Ce faisant, la politique économique de l’Union évolue visiblement : alors que des normes de plus en plus strictes étaient auparavant introduites, celles-ci sont maintenant affaiblies. La présidente de la Commission, Ursula von der Leyen, déclare qu’en raison de la guerre russe contre l’Ukraine et des nouveaux tarifs douaniers américains, les pays de l’UE doivent mieux organiser eux-mêmes leur économie.
L’UE prend ainsi une autre direction que ces dernières années. À cette époque, de nouvelles règles climatiques et obligations en matière de durabilité avaient été introduites, notamment par le Green Deal. C’est pourquoi, dans les rapports omnibus, diverses prescriptions concernant le Green Deal, l’environnement, la durabilité, les droits humains et les affaires sociales sont désormais annulées ou atténuées.

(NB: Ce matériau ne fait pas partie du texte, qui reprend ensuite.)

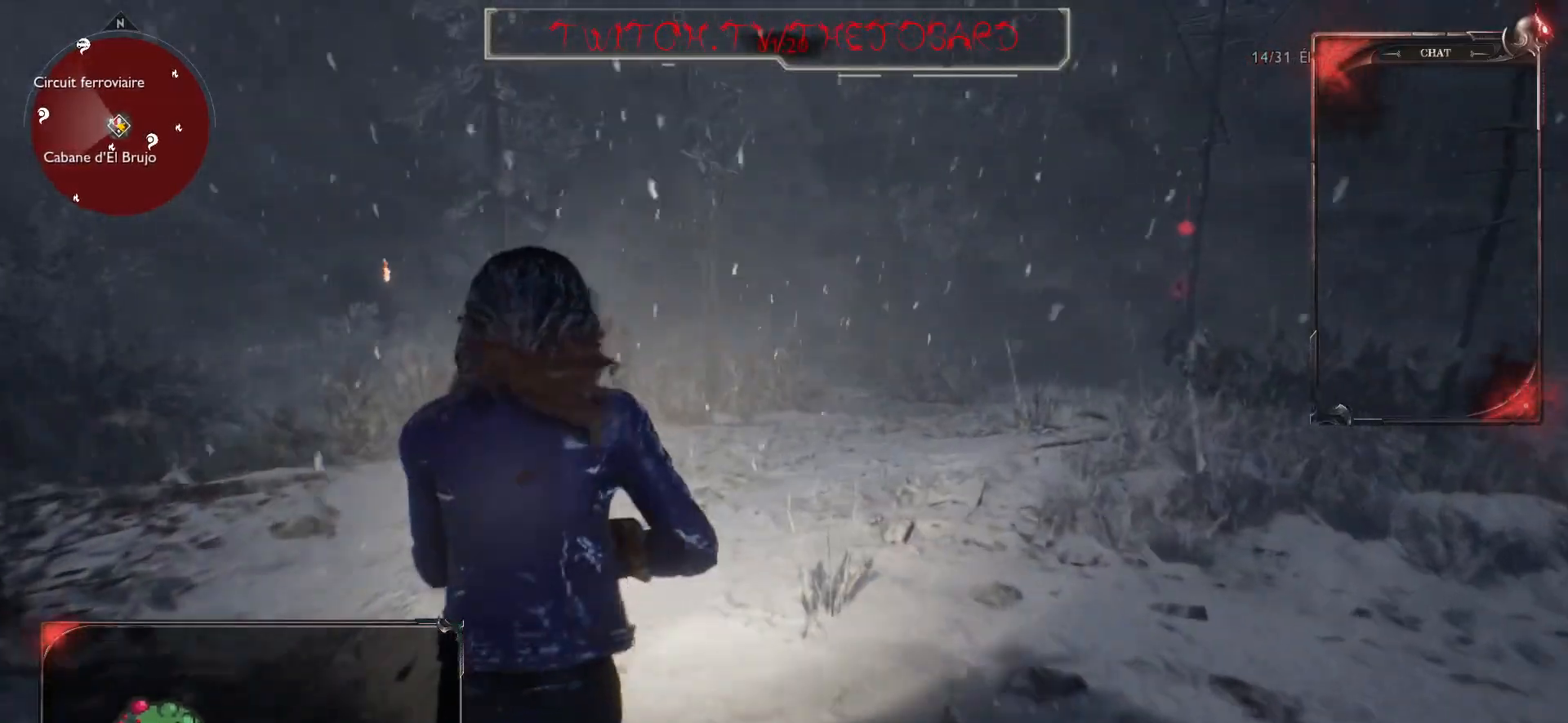
{"keys": ["d"], "mouse": ["right"], "events": [[100, "d", "down"], [367, "mouse_right", "down"], [483, "z", "up"]]}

Le Parti populaire européen (PPE) de centre-droit au Parlement a choisi de ne pas atténuer légèrement les lois critiquées avec les partis de centre-gauche, mais bien de limiter beaucoup plus sévèrement ces règles en s’alliant avec les groupes de droite et d’extrême droite. Cela est perçu comme une rupture avec la coopération antérieure au Parlement et un signe que les rapports politiques évoluent.
Les entreprises n’auront bientôt plus à élaborer de plans pour aligner leur gestion sur les accords internationaux climatiques. De même, des reculs significatifs sont opérés dans les règles relatives au devoir de vigilance. Les partisans appellent ce résultat une étape nécessaire pour alléger la charge administrative. Ils affirment que moins d’obligations sont nécessaires pour mieux concurrencer.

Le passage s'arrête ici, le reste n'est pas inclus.